= Southern Africa Social Forum =

SASF Logo

The Southern African Social Forum(SASF) was a Social Forum conference held in a different Southern Africa county each year.

It is organised in the spirit of the World Social Forum but is not organized by the WSF Secretariat or the International Council

The SASF emerged from the Africa Social Forum (ASF) which was held in Mali in 2001 and Ethiopia in 2002. At the Ethiopia ASF it was agreed in Forums needed to be organised on a more local level. Amongst other things this was to overcome problems of prohibitive transport costs.

==2003==
The 2003 SASF was held on the 9–12 November 2003 in Lusaka Zambia under the banner “Another Southern Africa is Possible”. Approximately 400 people participated.

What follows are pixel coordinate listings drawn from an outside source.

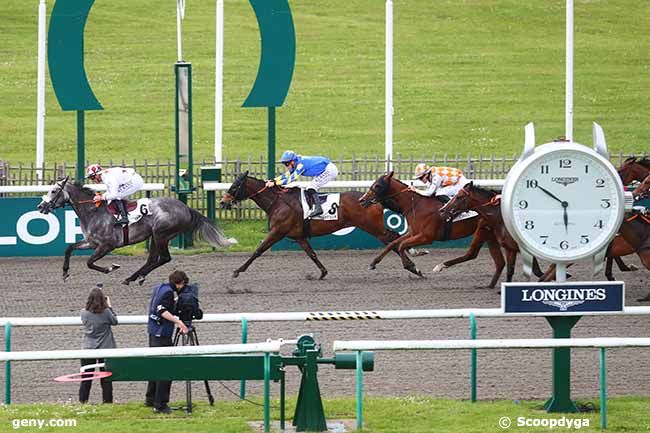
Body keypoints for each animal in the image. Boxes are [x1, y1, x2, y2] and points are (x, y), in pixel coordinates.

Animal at [37, 176, 235, 284]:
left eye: (54, 191)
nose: (41, 206)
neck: (94, 211)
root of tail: (186, 207)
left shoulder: (107, 245)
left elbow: (89, 263)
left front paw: (111, 267)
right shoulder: (91, 242)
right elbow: (69, 248)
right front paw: (64, 272)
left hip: (161, 234)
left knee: (164, 258)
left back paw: (133, 277)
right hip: (155, 236)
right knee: (153, 259)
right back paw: (135, 277)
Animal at [218, 170, 416, 278]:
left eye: (234, 186)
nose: (222, 202)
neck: (278, 201)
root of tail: (372, 200)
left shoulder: (277, 231)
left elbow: (258, 251)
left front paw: (237, 270)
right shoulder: (299, 236)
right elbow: (311, 254)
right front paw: (323, 272)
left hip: (372, 227)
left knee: (392, 239)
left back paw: (412, 265)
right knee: (394, 239)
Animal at [354, 170, 506, 286]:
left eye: (377, 186)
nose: (361, 200)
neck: (416, 205)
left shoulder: (427, 237)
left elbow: (402, 245)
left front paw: (414, 267)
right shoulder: (414, 232)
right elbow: (393, 243)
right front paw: (373, 263)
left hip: (483, 229)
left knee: (472, 253)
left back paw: (441, 266)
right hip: (490, 231)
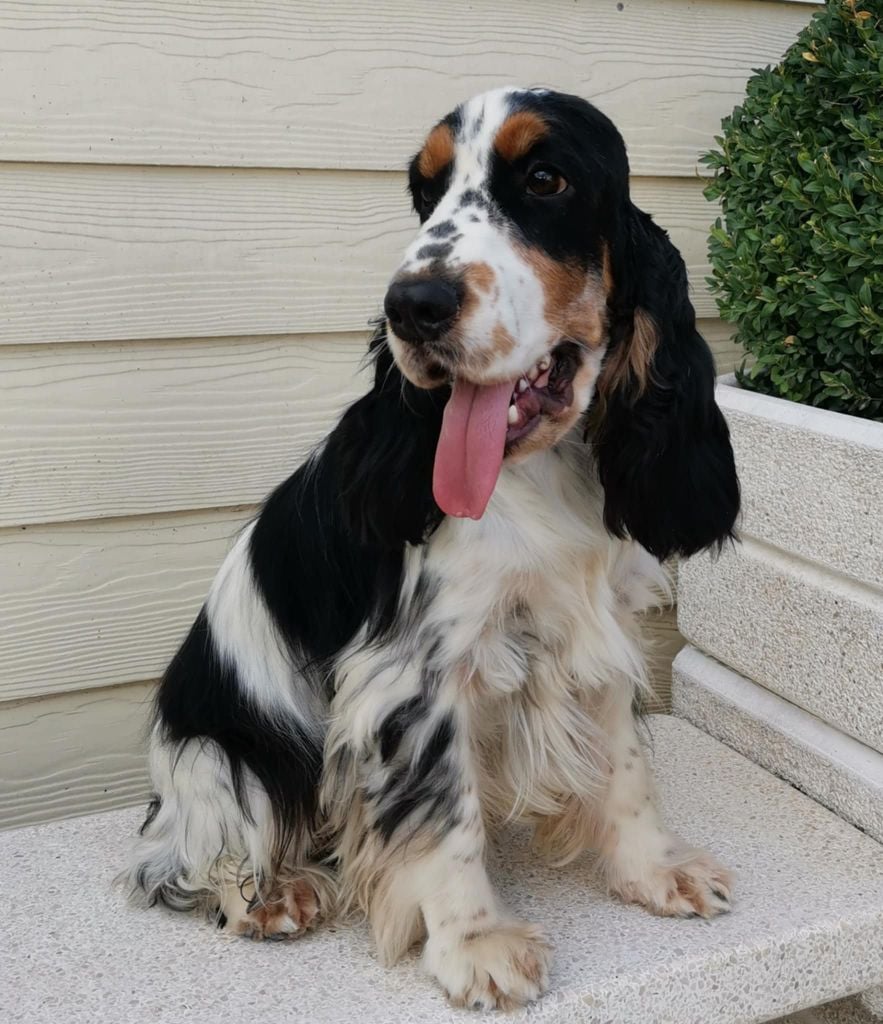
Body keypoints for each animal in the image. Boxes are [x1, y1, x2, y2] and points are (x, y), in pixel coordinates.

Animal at [124, 86, 739, 1010]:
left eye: (546, 178)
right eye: (423, 193)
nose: (411, 306)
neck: (540, 469)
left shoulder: (598, 633)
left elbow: (626, 768)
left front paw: (654, 872)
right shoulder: (413, 672)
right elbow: (444, 813)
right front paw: (476, 944)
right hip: (220, 757)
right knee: (184, 859)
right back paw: (273, 895)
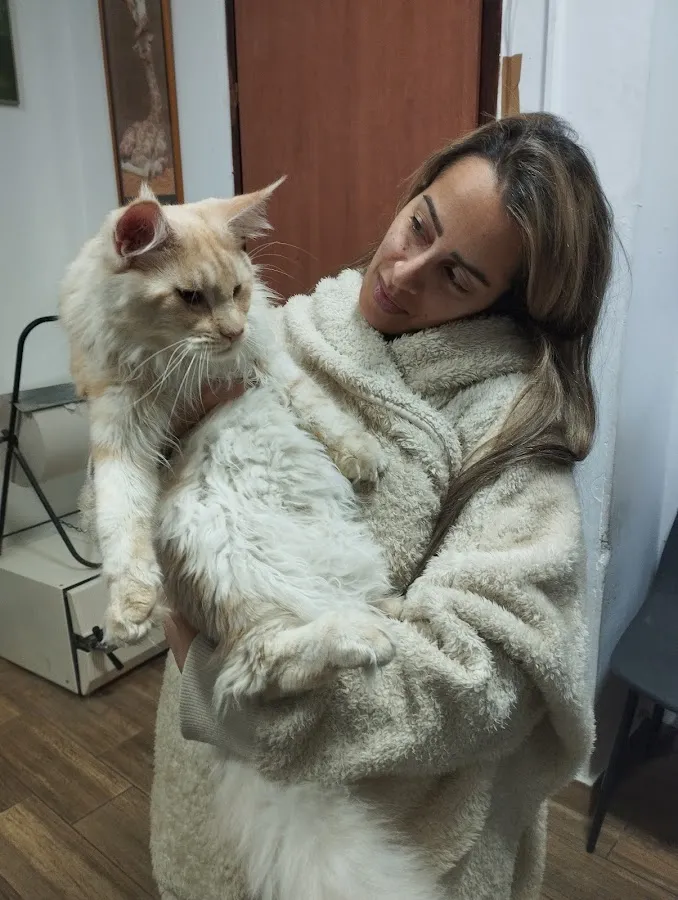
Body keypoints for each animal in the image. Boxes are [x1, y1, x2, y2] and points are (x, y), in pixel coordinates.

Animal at [59, 183, 443, 900]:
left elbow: (321, 409)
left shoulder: (271, 364)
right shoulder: (119, 429)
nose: (231, 330)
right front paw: (130, 608)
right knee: (259, 667)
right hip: (230, 570)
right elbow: (120, 526)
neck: (177, 363)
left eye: (238, 291)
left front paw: (363, 458)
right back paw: (360, 639)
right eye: (190, 298)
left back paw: (384, 618)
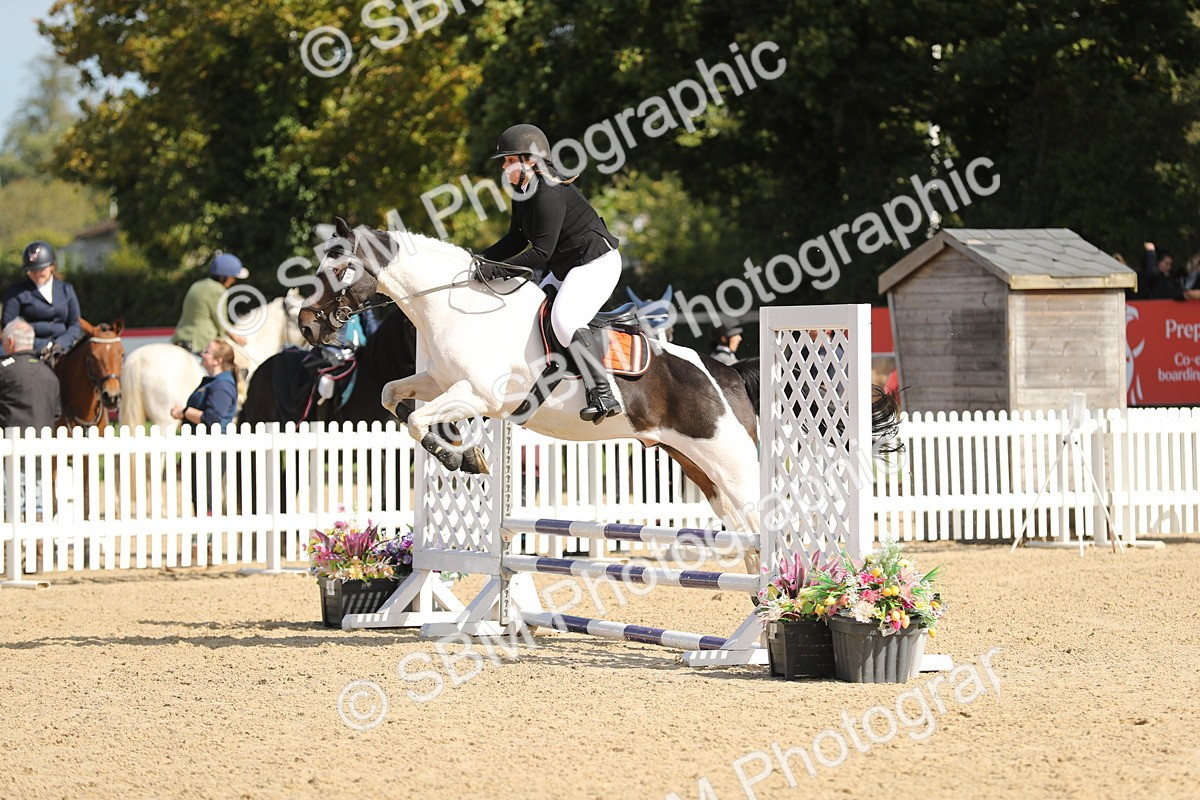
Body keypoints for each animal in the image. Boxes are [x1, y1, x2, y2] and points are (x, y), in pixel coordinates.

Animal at [298, 221, 897, 535]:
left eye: (340, 270)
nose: (305, 324)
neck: (456, 306)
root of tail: (725, 373)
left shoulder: (480, 393)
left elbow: (421, 418)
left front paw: (460, 456)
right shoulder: (439, 382)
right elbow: (395, 398)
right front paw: (463, 452)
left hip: (734, 464)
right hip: (702, 471)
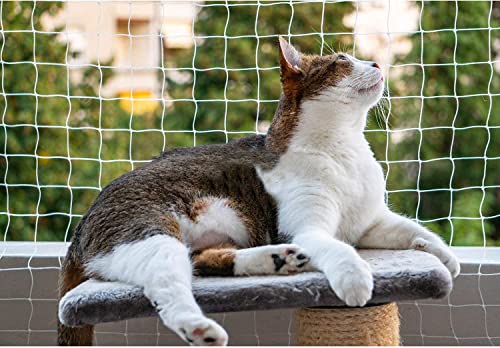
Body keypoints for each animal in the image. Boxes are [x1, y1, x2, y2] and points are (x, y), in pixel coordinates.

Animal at [56, 36, 458, 346]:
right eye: (342, 61)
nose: (375, 61)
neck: (345, 149)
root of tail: (80, 226)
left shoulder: (371, 223)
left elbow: (413, 229)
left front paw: (447, 258)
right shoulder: (307, 228)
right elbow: (341, 249)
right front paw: (356, 280)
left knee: (201, 261)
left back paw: (279, 259)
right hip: (147, 233)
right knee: (167, 286)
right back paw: (201, 327)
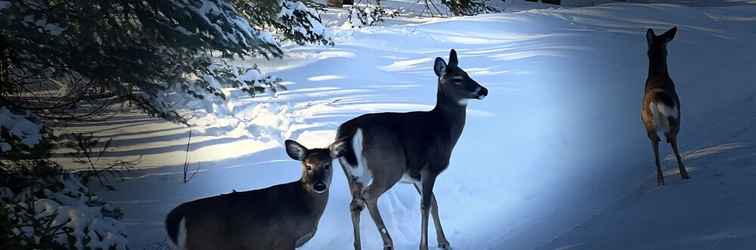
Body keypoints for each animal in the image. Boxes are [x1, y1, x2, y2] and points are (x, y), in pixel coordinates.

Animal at [164, 140, 346, 250]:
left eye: (327, 165)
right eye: (308, 166)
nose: (319, 185)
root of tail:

At the forum motions were passed stating that The Forum "the globalisation process, dominated by the giant transnational corporations from the North, is impacting negatively on the people [of Southern Africa]" and that the New Economic Plan for African Development (NEPAD) should be rejected "as an expression of support by certain leaders of our continent for the world’s elite at the expense of the majority".

==2005==
The 2005 SASF took place in Harare Zimbabwe. It had the largest participation so far with around 4,000 people taking part. Participants came from South Africa, Botswana, Mozambique, Malawi, Lesotho, Swaziland and Zimbabwe

The event organisers had been put under pressure from the Zimbabwean police who warned speakers that any criticism of Robert Mugabe would lead to the event being closed down. But by the end of the meeting, buoyed by the size of the participation, speakers were denouncing Mugabe. According to Charie Kimber, writing in the Socialist Worker "Half of the watching police were nodding along in agreement".

The speakers at the event were critical of Capitalism itself as well as of the region's governments. One popular chant was "phansi capitalism" (down with capitalism) and "viva socialism".